Of all Otis's acquaintances, the neat and well-behaved Ellen Tebbits was the one he most enjoyed teasing. Strangely enough, it was Ellen who at last brought about his comeuppance. But before that happens, his losing spitball battle with Mrs. Gitler, his surprising affection for the experimental baby rat, and his insect collecting on behalf of the football hero provide a feast of fun for any child or grownup.
Ellen Tebbits

Reading Level: 8+
Ellen was eight years old and wore bands on her teeth. Her best friend had just moved away and she missed her.
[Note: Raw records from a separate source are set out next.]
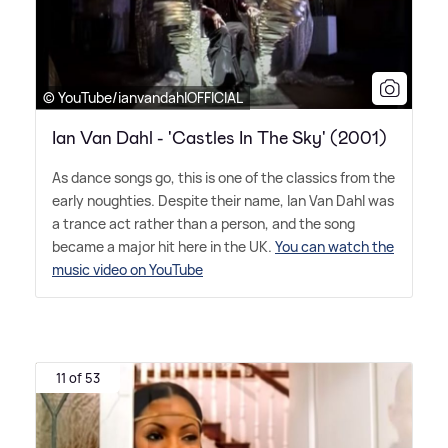
© YouTube/ianvandahlOFFICIAL
Ian Van Dahl - 'Castles In The Sky' (2001)
As dance songs go, this is one of the classics from the
early noughties. Despite their name, Ian Van Dahl was
a trance act rather than a person, and the song
became a major hit here in the UK.
You can watch the
music video on YouTube
11 of 53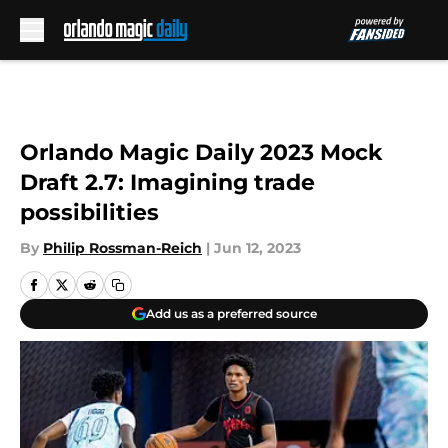
Skip to main content
Orlando Magic Daily 2023 Mock
Draft 2.7: Imagining trade
possibilities
By
Philip Rossman-Reich
|
Jun 12, 2023
Add us as a preferred source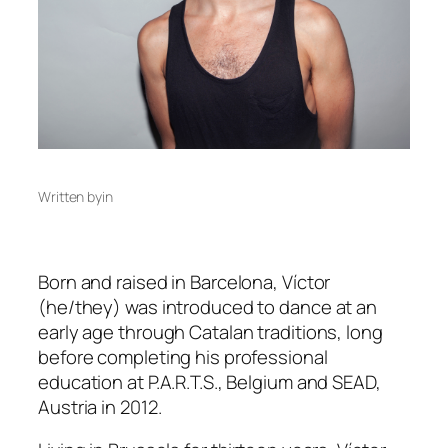
Written by
in
Born and raised in Barcelona, Víctor
(he/they) was introduced to dance at an
early age through Catalan traditions, long
before completing his professional
education at P.A.R.T.S., Belgium and SEAD,
Austria in 2012.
Still, as she walked to the Spofford School of the Dance one Saturday, she was almost glad she had no best friend. Best friends do not have secrets from each other, and Ellen had a secret she did not want to share with anyone. But by the time the dancing lesson was over (surely the most devastating dancing lesson on record), Ellen had found a best friend and shared her secret. The best friend was Austine, and the secret was that Ellen was wearing woolen underwear. So was Austine!
Emily's Runaway Imagination

Reading Level: Age 9+
Can imaginative Emily make her biggest dream come true?
Spunky Emily Bartlett lives in an old farmhouse in Pitchfork, Oregon'at a time when automobiles are brand-new inventions and libraries are a luxury few small towns can afford. Her runaway imagination leads her to bleach a horse, hold a very scary sleepover, and feed the hogs an unusual treat. But can she use her lively mind to help bring a library to Pitchfork? Adventure is pretty scarce in Pitchfork, Oregon. So why shouldn't Emily bleach Dad's old plow horse or try some of her other ideas?
Muggie Maggie

Reading Level: Age 7+
At first, Maggie is just being contrary when she tells her parents she doesn't need to learn cursive. Then her teacher, Mrs. Leeper, says Maggie's cursive is so untidy her name looks like "Muggie," and Maggie decides she will never, never read or write cursive. Nobody can make her. But when Mrs. Leeper appoints Maggie class mail messenger, the notes Maggie must carry are in cursive. Maggie can't read the notes, but she suspects some of them are about her. Now she really has a problem!